Tall Trees Short Stories Vol 21 by Dr Gabriel Hemery
This is an intriguing collection of stories - my review here
Published as paperback and ebook by World Wide Works
Review by Robin Walter (Feb 2021)
(Free ebook download in return for a review)
This collection of 20 pieces uses a wide range of narrative vantage points to build its composite perspective – it takes us to back in time to ox-gangs hauling timber in the 12th Century, to Ypres in WW1, to Nazi-occupied France in WW2; also forward in time to 2044 and a new wood technology, and to an imagined age where book fragments are archaeological treasures.
Gabriel Hemery has ‘unfurled his net’, as he puts it, to catch stories of people living with trees in an extraordinary variety of contexts. As with the previous Vol 20, this collection of stories is not so much about trees as a vivid depiction of human dramas played out in the company of trees.

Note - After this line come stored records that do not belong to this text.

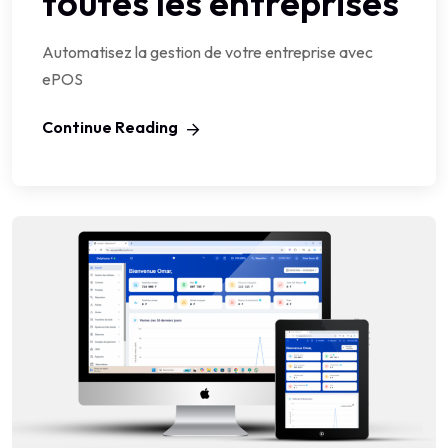
toutes les entreprises
Automatisez la gestion de votre entreprise avec
ePOS
Continue Reading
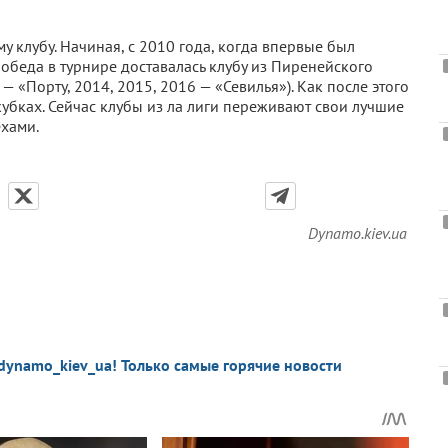
у клубу. Начиная, с 2010 года, когда впервые был
обеда в турнире доставалась клубу из Пиренейского
— «Порту, 2014, 2015, 2016 — «Севилья»). Как после этого
кубках. Сейчас клубы из ла лиги переживают свои лучшие
ехами.
Dynamo.kiev.ua
dynamo_kiev_ua! Только самые горячие новости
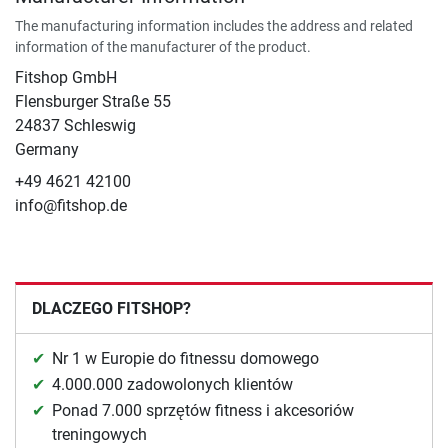
The manufacturing information includes the address and related
information of the manufacturer of the product.
Fitshop GmbH
Flensburger Straße 55
24837 Schleswig
Germany
+49 4621 42100
info@fitshop.de
DLACZEGO FITSHOP?
Nr 1 w Europie do fitnessu domowego
4.000.000 zadowolonych klientów
Ponad 7.000 sprzętów fitness i akcesoriów
treningowych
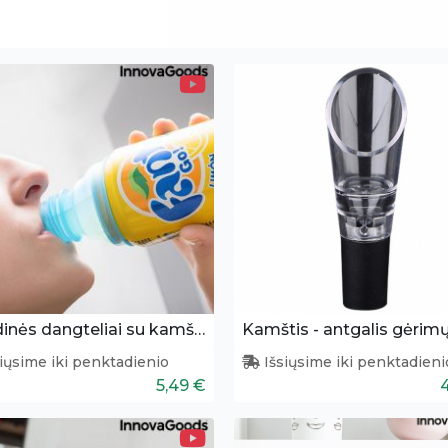
Skardinės dangteliai su kamšteliu 10 vnt.
iųsime iki penktadienio
Išsiųsime iki penktadieni
5,49 €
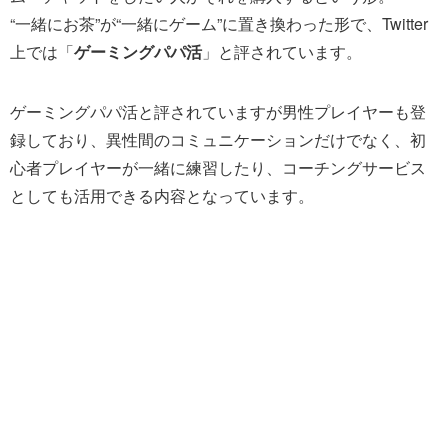
“一緒にお茶”が“一緒にゲーム”に置き換わった形で、Twitter
上では「
ゲーミングパパ活
」と評されています。
ゲーミングパパ活と評されていますが男性プレイヤーも登
録しており、異性間のコミュニケーションだけでなく、初
心者プレイヤーが一緒に練習したり、コーチングサービス
としても活用できる内容となっています。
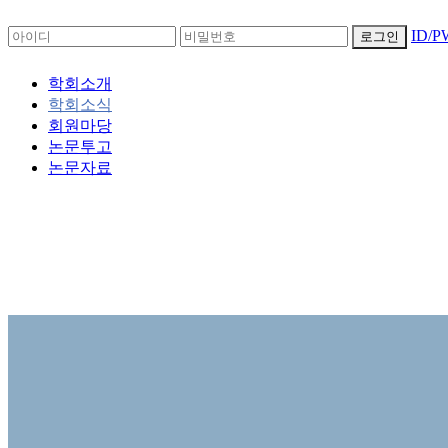
ID/
로그인
학회소개
학회소식
회원마당
논문투고
논문자료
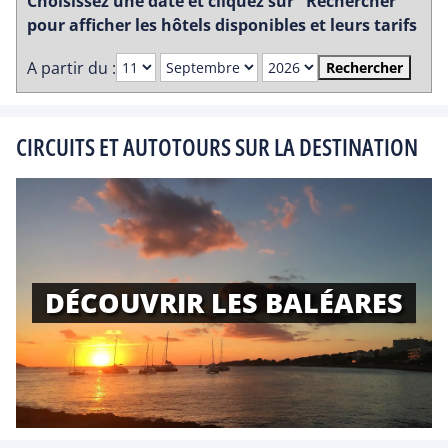
Choisissez une date et cliquez sur "Rechercher"
pour afficher les hôtels disponibles et leurs tarifs
A partir du :
Rechercher
CIRCUITS ET AUTOTOURS SUR LA DESTINATION
DÉCOUVRIR LES BALÉARES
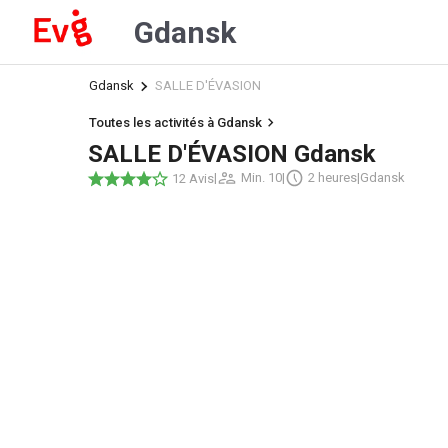
Gdansk
Gdansk
SALLE D'ÉVASION
Toutes les activités à Gdansk
SALLE D'ÉVASION Gdansk
|
Min. 10
|
2 heures
|
Gdansk
12 Avis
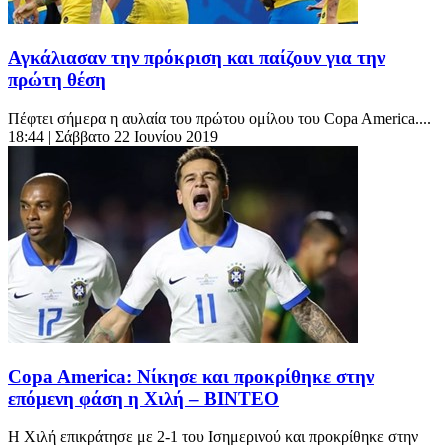
Αγκάλιασαν την πρόκριση και παίζουν για την
πρώτη θέση
Πέφτει σήμερα η αυλαία του πρώτου ομίλου του Copa America....
18:44
| Σάββατο 22 Ιουνίου 2019
Copa America: Νίκησε και προκρίθηκε στην
επόμενη φάση η Χιλή – ΒΙΝΤΕΟ
Η Χιλή επικράτησε με 2-1 του Ισημερινού και προκρίθηκε στην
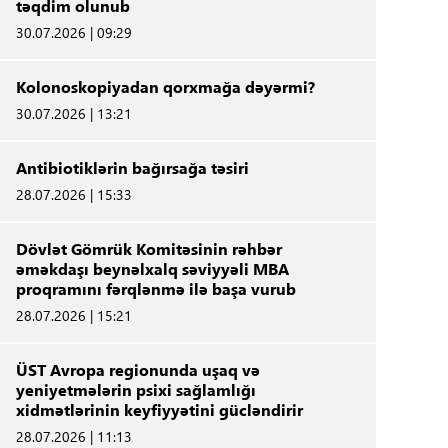
təqdim olunub
30.07.2026 | 09:29
Kolonoskopiyadan qorxmağa dəyərmi?
30.07.2026 | 13:21
Antibiotiklərin bağırsağa təsiri
28.07.2026 | 15:33
Dövlət Gömrük Komitəsinin rəhbər
əməkdaşı beynəlxalq səviyyəli MBA
proqramını fərqlənmə ilə başa vurub
28.07.2026 | 15:21
ÜST Avropa regionunda uşaq və
yeniyetmələrin psixi sağlamlığı
xidmətlərinin keyfiyyətini gücləndirir
28.07.2026 | 11:13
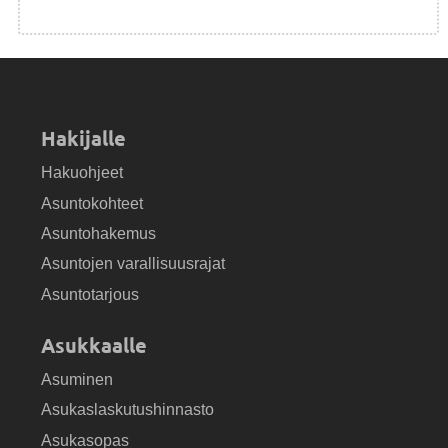
Hakijalle
Hakuohjeet
Asuntokohteet
Asuntohakemus
Asuntojen varallisuusrajat
Asuntotarjous
Asukkaalle
Asuminen
Asukaslaskutushinnasto
Asukasopas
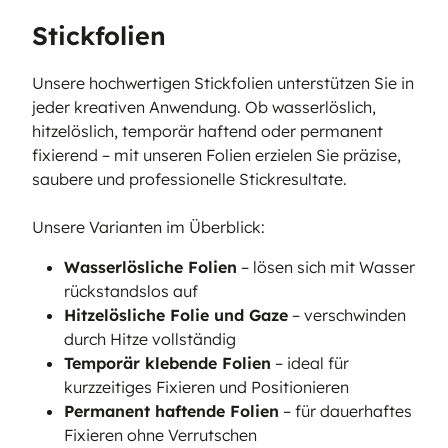
Stickfolien
Unsere hochwertigen Stickfolien unterstützen Sie in
jeder kreativen Anwendung. Ob wasserlöslich,
hitzelöslich, temporär haftend oder permanent
fixierend – mit unseren Folien erzielen Sie präzise,
saubere und professionelle Stickresultate.
Unsere Varianten im Überblick:
Wasserlösliche Folien
– lösen sich mit Wasser
rückstandslos auf
Hitzelösliche Folie und Gaze
– verschwinden
durch Hitze vollständig
Temporär klebende Folien
– ideal für
kurzzeitiges Fixieren und Positionieren
Permanent haftende Folien
– für dauerhaftes
Fixieren ohne Verrutschen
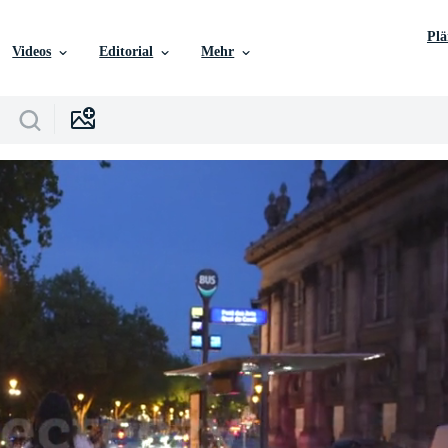
Pl
Videos
Editorial
Mehr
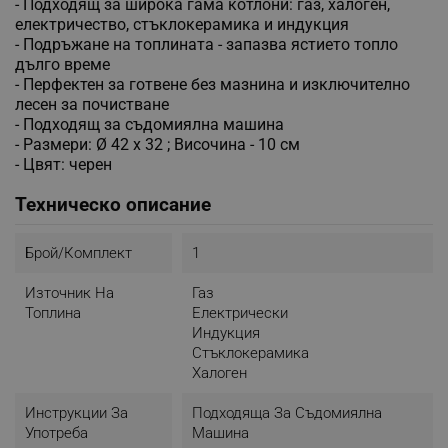
- Подходящ за широка гама котлони: газ, халоген,
електричество, стъклокерамика и индукция
- Подръжане на топлината - запазва ястието топло
дълго време
- Перфектен за готвене без мазнина и изключително
лесен за почистване
- Подходящ за съдомиялна машина
- Размери: Ø 42 x 32 ; Височина - 10 см
- Цвят: черен
Техническо описание
Брой/комплект
1
Източник На
Газ
Топлина
Електрически
Индукция
Стъклокерамика
Халоген
Инструкции За
Подходяща За Съдомиялна
Употреба
Машина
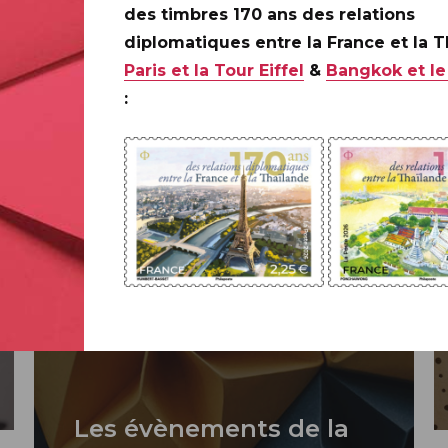
bums photos.
des timbres 170 ans des relations
diplomatiques entre la France et la 
Paris et la Tour Eiffel
&
Bangkok et le
:
Les évènements de la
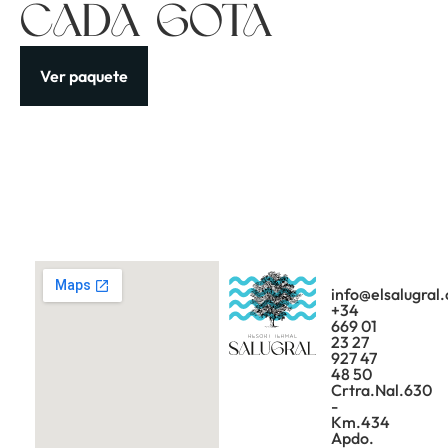
cada Gota
Ver paquete
info@elsalugral
+34
669 01
23 27
927 47
48 50
Crtra.Nal.630
-
Km.434
Apdo.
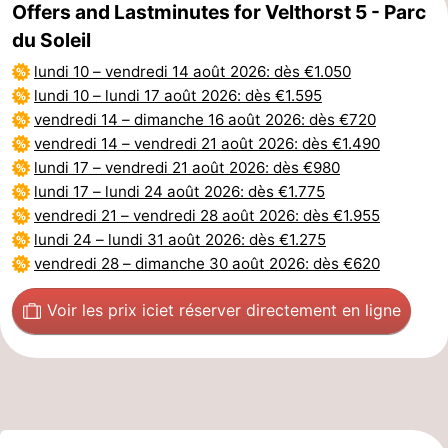
Offers and Lastminutes for Velthorst 5 - Parc
du Soleil
lundi 10
–
vendredi 14 août 2026
: dès €1.050
lundi 10
–
lundi 17 août 2026
: dès €1.595
vendredi 14
–
dimanche 16 août 2026
: dès €720
vendredi 14
–
vendredi 21 août 2026
: dès €1.490
lundi 17
–
vendredi 21 août 2026
: dès €980
lundi 17
–
lundi 24 août 2026
: dès €1.775
vendredi 21
–
vendredi 28 août 2026
: dès €1.955
lundi 24
–
lundi 31 août 2026
: dès €1.275
vendredi 28
–
dimanche 30 août 2026
: dès €620
Voir les prix ici
et réserver directement en ligne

Sometimes an individual tree plays a central role, such as the plane tree obscuring a voyeur’s view, or the mighty oak as lifelong mentor; sometimes we see a tableau unfold simply framed by the trees, such as wild young lovers on derelict land or a startling floor-show in the woods. Yes, there is lots of sex in this book, but also tender first love, gentle humour and harrowing terror.
Themes run through successive stories, handing the narrative baton on as they proceed, complementing each other and constructing a multi-facetted whole. Appropriately, one such theme is the balance of opposing forces, the yin and yang of a tree growing both upwards and downwards, the differing accounts of the under-dog and top-dog, even a trans-gender christmas decoration.
Several pieces reflect on the art of writing and imagination. One of my favourites is ‘Fragments’, where a character coins the word ‘blough’ to describe the barely visible ingredients of life swirling round us, the ‘. . . silken cocoons, fungal spores, beetle eggs, homeless feather mites, seeds seeking scarification. Life passing by, life in waiting, life in motion.’
Creative imagination, writing and books can help to catch some of these ephemeral elements of life, as amply demonstrated in these stories.
I recommend this book, both for tree-lovers and for anyone who appreciates a quirky collection of tales.